Les mots sont comme des ballons, il y en a de toutes les couleurs, des bleus, des verts, des jaunes, des rouges... Il nous suffit de jongler avec, de les mélanger, de les additionner, de les diviser, de les tronçonner, de les soustraire ou de les mettre tous dans le même sac pour devenir très rapidement des virtuoses du vocabulaire, des vocabuliers, des vulcanologues, des volubilis, que sais-je encore !... Car l’étude n’est pas forcément une chose austère et rébarbative...

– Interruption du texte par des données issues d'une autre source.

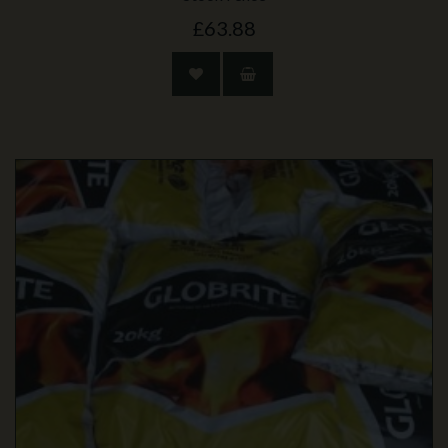
£63.88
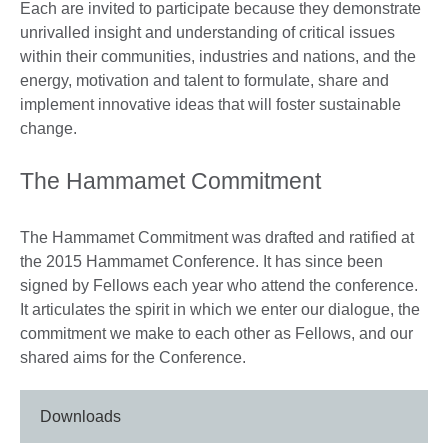
Each are invited to participate because they demonstrate
unrivalled insight and understanding of critical issues
within their communities, industries and nations, and the
energy, motivation and talent to formulate, share and
implement innovative ideas that will foster sustainable
change.
The Hammamet Commitment
The Hammamet Commitment was drafted and ratified at
the 2015 Hammamet Conference. It has since been
signed by Fellows each year who attend the conference.
It articulates the spirit in which we enter our dialogue, the
commitment we make to each other as Fellows, and our
shared aims for the Conference.
Downloads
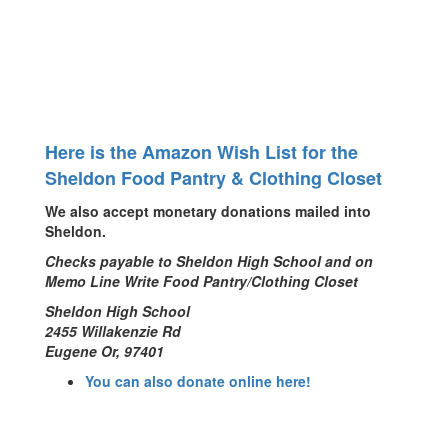
Here is the Amazon Wish List for the
Sheldon Food Pantry & Clothing Closet
We also accept monetary donations mailed into
Sheldon.
Checks payable to Sheldon High School and on
Memo Line Write Food Pantry/Clothing Closet
Sheldon High School
2455 Willakenzie Rd
Eugene Or, 97401
You can also donate online here!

La force première de la mise en scène de José Renault, appuyée sur une belle, simple, heureuse scénographie de Renaud de Fontainieu, dans des lumières de Thierry Robert, est une distribution épatante avec, dans le rôle du « précepteur » un acteur susceptible d’être aussi inquiétant que séduisant et de laisser le spectateur souvent indécis, lorsque, soudain, Calaferte change de ton, sinon de registre. Jean-Michel Guérin possède la puissance et la finesse qui conviennent. Face à lui, mobile, délicate, avec ce qu’il faut d’autorité et de vulnérabilité à la fois, Mélanie Faye est une délicieuse élève.
Armelle Héliot - Le Figaro - 18/09/2005
Le duo formé par Jean-Michel Guérin et Mélanie Faye fonctionne bien, et crée d’emblée l’atmosphère d’un huis clos, dont l’intensité a pour baromètre les coups de sang, d’emphase, de radoucissement, voire d’aphasie du maître en mots soudain épuisé par eux.